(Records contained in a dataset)
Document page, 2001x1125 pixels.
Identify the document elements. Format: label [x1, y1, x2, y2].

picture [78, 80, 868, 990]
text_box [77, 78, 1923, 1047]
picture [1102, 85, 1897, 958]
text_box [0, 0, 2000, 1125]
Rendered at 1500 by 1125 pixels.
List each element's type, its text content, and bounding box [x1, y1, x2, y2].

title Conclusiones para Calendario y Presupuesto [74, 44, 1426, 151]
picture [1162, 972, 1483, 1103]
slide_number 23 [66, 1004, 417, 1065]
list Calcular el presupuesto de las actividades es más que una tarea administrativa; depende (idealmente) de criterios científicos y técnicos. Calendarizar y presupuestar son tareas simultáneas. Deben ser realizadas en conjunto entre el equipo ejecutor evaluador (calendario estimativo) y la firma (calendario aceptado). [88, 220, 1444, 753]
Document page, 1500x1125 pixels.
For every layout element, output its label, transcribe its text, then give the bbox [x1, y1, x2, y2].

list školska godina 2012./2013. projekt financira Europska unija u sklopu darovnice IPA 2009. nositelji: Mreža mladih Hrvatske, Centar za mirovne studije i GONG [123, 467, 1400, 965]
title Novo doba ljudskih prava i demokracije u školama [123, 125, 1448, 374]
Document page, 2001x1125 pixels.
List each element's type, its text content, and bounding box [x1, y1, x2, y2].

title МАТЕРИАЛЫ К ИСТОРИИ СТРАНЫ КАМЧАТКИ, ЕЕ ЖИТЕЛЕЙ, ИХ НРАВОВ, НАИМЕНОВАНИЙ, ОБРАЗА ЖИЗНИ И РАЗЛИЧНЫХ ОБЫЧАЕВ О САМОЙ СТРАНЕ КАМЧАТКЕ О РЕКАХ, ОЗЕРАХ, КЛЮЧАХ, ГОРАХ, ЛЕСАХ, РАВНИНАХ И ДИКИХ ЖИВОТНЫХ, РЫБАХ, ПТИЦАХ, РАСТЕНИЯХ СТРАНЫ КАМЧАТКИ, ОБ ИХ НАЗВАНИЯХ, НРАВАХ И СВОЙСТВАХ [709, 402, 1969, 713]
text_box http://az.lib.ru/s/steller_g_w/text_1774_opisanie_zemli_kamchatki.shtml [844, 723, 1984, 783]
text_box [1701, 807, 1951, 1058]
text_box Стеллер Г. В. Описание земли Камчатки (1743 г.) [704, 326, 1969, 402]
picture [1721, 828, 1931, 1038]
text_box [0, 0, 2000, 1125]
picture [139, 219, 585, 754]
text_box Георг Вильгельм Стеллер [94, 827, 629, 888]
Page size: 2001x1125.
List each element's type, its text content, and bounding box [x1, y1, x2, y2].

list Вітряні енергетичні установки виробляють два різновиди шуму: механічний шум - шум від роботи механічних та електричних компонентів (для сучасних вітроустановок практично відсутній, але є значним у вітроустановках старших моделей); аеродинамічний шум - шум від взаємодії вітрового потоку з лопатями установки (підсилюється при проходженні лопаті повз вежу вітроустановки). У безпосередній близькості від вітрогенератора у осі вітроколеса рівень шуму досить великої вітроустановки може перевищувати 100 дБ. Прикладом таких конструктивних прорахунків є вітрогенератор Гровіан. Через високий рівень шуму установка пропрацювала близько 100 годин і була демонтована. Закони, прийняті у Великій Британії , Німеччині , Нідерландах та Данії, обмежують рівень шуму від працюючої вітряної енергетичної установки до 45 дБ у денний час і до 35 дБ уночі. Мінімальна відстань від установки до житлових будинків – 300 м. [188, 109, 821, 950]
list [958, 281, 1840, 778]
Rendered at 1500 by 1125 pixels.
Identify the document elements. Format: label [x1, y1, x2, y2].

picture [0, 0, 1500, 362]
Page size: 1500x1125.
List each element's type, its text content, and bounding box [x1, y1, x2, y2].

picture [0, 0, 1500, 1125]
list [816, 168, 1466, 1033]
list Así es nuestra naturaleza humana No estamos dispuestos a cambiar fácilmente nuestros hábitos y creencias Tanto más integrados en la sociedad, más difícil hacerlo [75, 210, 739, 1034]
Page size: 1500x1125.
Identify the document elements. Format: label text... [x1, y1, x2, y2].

# TASK INSTRUCTIONS
Repeat the data precisely, line by line.

# RESPONSE FOR THIS EXERCISE
Document page, 2001x1125 pixels.
Identify the document elements. Format: label [x1, y1, x2, y2].

picture [78, 80, 868, 990]
text_box [77, 78, 1923, 1047]
picture [1102, 85, 1897, 958]
text_box [0, 0, 2000, 1125]
Rendered at 1500 by 1125 pixels.
List each element's type, its text content, and bounding box [x1, y1, x2, y2].

title Conclusiones para Calendario y Presupuesto [74, 44, 1426, 151]
picture [1162, 972, 1483, 1103]
slide_number 23 [66, 1004, 417, 1065]
list Calcular el presupuesto de las actividades es más que una tarea administrativa; depende (idealmente) de criterios científicos y técnicos. Calendarizar y presupuestar son tareas simultáneas. Deben ser realizadas en conjunto entre el equipo ejecutor evaluador (calendario estimativo) y la firma (calendario aceptado). [88, 220, 1444, 753]
Document page, 1500x1125 pixels.
For every layout element, output its label, transcribe its text, then give the bbox [x1, y1, x2, y2].

list školska godina 2012./2013. projekt financira Europska unija u sklopu darovnice IPA 2009. nositelji: Mreža mladih Hrvatske, Centar za mirovne studije i GONG [123, 467, 1400, 965]
title Novo doba ljudskih prava i demokracije u školama [123, 125, 1448, 374]
Document page, 2001x1125 pixels.
List each element's type, its text content, and bounding box [x1, y1, x2, y2].

title МАТЕРИАЛЫ К ИСТОРИИ СТРАНЫ КАМЧАТКИ, ЕЕ ЖИТЕЛЕЙ, ИХ НРАВОВ, НАИМЕНОВАНИЙ, ОБРАЗА ЖИЗНИ И РАЗЛИЧНЫХ ОБЫЧАЕВ О САМОЙ СТРАНЕ КАМЧАТКЕ О РЕКАХ, ОЗЕРАХ, КЛЮЧАХ, ГОРАХ, ЛЕСАХ, РАВНИНАХ И ДИКИХ ЖИВОТНЫХ, РЫБАХ, ПТИЦАХ, РАСТЕНИЯХ СТРАНЫ КАМЧАТКИ, ОБ ИХ НАЗВАНИЯХ, НРАВАХ И СВОЙСТВАХ [709, 402, 1969, 713]
text_box http://az.lib.ru/s/steller_g_w/text_1774_opisanie_zemli_kamchatki.shtml [844, 723, 1984, 783]
text_box [1701, 807, 1951, 1058]
text_box Стеллер Г. В. Описание земли Камчатки (1743 г.) [704, 326, 1969, 402]
picture [1721, 828, 1931, 1038]
text_box [0, 0, 2000, 1125]
picture [139, 219, 585, 754]
text_box Георг Вильгельм Стеллер [94, 827, 629, 888]
Page size: 2001x1125.
List each element's type, its text content, and bounding box [x1, y1, x2, y2].

list Вітряні енергетичні установки виробляють два різновиди шуму: механічний шум - шум від роботи механічних та електричних компонентів (для сучасних вітроустановок практично відсутній, але є значним у вітроустановках старших моделей); аеродинамічний шум - шум від взаємодії вітрового потоку з лопатями установки (підсилюється при проходженні лопаті повз вежу вітроустановки). У безпосередній близькості від вітрогенератора у осі вітроколеса рівень шуму досить великої вітроустановки може перевищувати 100 дБ. Прикладом таких конструктивних прорахунків є вітрогенератор Гровіан. Через високий рівень шуму установка пропрацювала близько 100 годин і була демонтована. Закони, прийняті у Великій Британії , Німеччині , Нідерландах та Данії, обмежують рівень шуму від працюючої вітряної енергетичної установки до 45 дБ у денний час і до 35 дБ уночі. Мінімальна відстань від установки до житлових будинків – 300 м. [188, 109, 821, 950]
list [958, 281, 1840, 778]
Rendered at 1500 by 1125 pixels.
Identify the document elements. Format: label [x1, y1, x2, y2].

picture [0, 0, 1500, 362]
Page size: 1500x1125.
List each element's type, its text content, and bounding box [x1, y1, x2, y2].

picture [0, 0, 1500, 1125]
list [816, 168, 1466, 1033]
list Así es nuestra naturaleza humana No estamos dispuestos a cambiar fácilmente nuestros hábitos y creencias Tanto más integrados en la sociedad, más difícil hacerlo [75, 210, 739, 1034]
Page size: 1500x1125.
Identify the document elements. Format: label text... [x1, y1, x2, y2].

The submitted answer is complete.